*EXERCISE*
What you write must match exactly the lines from the one with "red candy (853,316,892,348)" through the last line of the material below.
#### THE INPUT ####
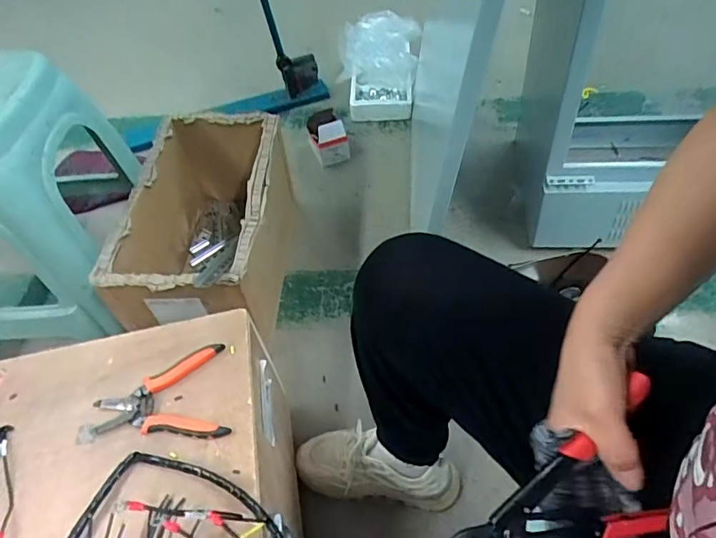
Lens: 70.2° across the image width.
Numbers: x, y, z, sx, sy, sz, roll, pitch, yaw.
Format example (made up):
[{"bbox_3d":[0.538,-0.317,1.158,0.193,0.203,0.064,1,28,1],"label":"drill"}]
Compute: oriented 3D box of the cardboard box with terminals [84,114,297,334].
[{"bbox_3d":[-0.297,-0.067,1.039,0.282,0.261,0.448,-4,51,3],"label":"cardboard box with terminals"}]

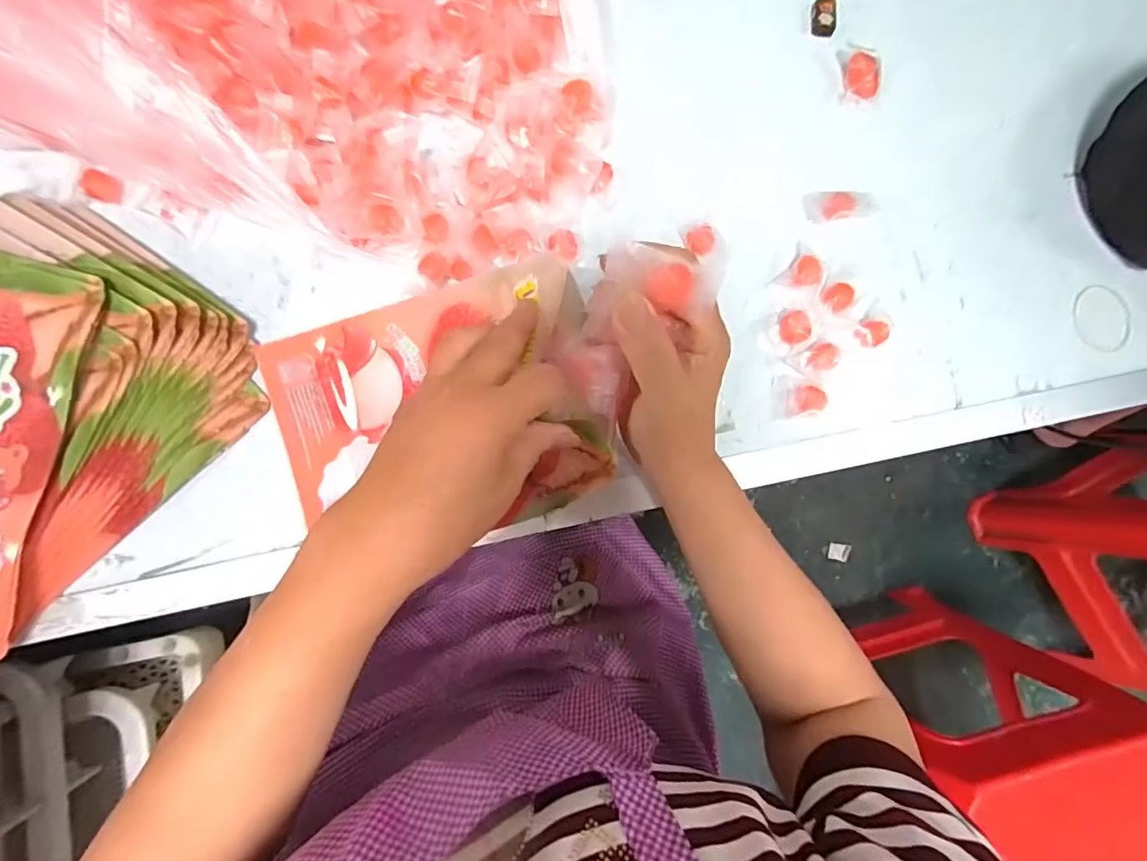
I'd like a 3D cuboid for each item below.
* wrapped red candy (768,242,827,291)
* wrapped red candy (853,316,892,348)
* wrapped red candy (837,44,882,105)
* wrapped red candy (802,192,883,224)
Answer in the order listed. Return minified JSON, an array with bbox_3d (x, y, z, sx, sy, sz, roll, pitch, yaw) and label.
####
*RESPONSE AREA*
* wrapped red candy (853,316,892,348)
* wrapped red candy (837,44,882,105)
* wrapped red candy (802,192,883,224)
Answer in the order listed. Return minified JSON, an array with bbox_3d (x, y, z, sx, sy, sz, roll, pitch, yaw) and label.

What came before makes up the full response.